Turns out, the royal couple technically shares a custody arrangement with Queen Elizabeth. According to royal historian and expert Marlene Koenig, "The sovereign has legal custody of the minor grandchildren," she tells Elle. That would naturally include George, 5, Charlotte, 3, and Louis, 6 months.
Breaking it down:
An old British law from the 1700s had declared that King George I was the guardian of his son’s grandchildren, and technically it has remained that way (on paper) throughout history.
“This goes back to King George I [who ruled in the early 1700s], and the law’s never been changed," Koenig explains. "He did it because he had a very poor relationship with his son, the future King George II, so they had this law passed that meant the King was the guardian of his grandchildren. That law was passed in 1717 and hasn't been changed by new legislation."
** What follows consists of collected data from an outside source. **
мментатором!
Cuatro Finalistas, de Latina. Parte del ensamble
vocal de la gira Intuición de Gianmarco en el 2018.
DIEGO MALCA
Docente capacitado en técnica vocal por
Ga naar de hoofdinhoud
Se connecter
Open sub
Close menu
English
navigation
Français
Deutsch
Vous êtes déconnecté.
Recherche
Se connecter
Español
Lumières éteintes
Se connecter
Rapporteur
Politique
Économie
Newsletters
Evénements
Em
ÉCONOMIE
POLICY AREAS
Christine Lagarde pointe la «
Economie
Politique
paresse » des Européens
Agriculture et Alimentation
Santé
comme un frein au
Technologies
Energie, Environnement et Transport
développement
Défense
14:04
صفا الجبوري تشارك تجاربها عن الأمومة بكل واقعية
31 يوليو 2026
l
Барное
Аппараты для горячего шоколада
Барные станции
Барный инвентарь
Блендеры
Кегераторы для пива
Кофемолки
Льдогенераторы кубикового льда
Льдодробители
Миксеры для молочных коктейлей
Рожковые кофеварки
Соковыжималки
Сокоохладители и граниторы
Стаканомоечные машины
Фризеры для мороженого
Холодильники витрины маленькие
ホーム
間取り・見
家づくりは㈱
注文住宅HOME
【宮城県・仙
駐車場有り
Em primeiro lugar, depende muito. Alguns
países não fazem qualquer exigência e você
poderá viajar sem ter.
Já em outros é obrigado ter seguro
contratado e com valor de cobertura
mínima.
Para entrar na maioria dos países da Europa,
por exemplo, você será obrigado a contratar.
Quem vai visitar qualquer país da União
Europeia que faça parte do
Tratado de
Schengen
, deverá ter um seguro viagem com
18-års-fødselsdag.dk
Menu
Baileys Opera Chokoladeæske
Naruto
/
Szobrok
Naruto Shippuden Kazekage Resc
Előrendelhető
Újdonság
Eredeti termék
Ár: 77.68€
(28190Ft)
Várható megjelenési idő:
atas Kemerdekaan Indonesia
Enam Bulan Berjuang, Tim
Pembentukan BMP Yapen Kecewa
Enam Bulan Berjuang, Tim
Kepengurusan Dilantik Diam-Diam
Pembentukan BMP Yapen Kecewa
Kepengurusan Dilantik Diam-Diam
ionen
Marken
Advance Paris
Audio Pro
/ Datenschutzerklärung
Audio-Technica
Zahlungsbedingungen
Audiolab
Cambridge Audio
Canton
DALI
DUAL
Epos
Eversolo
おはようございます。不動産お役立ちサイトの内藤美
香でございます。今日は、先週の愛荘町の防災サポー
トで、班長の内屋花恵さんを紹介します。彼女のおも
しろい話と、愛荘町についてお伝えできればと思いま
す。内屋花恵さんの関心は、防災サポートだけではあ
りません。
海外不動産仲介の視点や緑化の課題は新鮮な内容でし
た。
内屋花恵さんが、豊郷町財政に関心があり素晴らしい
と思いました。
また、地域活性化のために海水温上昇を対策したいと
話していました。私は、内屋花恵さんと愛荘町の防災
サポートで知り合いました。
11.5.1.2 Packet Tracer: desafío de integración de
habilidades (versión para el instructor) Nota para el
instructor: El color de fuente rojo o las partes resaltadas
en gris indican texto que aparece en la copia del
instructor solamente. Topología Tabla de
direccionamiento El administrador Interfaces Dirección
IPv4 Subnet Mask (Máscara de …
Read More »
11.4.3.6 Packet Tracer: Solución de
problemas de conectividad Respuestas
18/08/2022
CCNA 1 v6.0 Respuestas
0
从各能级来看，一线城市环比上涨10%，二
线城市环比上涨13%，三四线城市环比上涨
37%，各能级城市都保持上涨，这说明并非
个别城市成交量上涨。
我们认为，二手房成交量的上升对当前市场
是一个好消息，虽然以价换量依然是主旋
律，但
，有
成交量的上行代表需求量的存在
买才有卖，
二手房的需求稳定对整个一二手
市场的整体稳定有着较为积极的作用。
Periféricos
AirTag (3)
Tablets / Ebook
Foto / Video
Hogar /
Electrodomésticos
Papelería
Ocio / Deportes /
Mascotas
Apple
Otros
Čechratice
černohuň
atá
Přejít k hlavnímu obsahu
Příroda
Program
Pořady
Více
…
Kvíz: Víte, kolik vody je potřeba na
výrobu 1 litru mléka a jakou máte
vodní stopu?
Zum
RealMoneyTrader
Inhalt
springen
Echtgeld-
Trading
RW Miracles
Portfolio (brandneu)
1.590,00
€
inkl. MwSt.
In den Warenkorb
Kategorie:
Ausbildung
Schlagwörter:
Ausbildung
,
"That means the Queen does have say in decisions regarding George, Charlotte, and Louis's education, upbringing, and traveling," she notes.
The ancient law trickles down to the Queen, who “has the last word in the custody upbringing, education and even the right of abode of the princes, even during the lifetime of their father, Prince Charles. As for their mother, the Princess of Wales, her say is a matter of discretion and negotiation.”
While it’s highly unlikely the Queen mum would fight for physical custody of her grandchildren (why on earth?!), she technically shares custody with William and Kate — and will do the same with Prince Harry and Meghan Markle when they have their baby.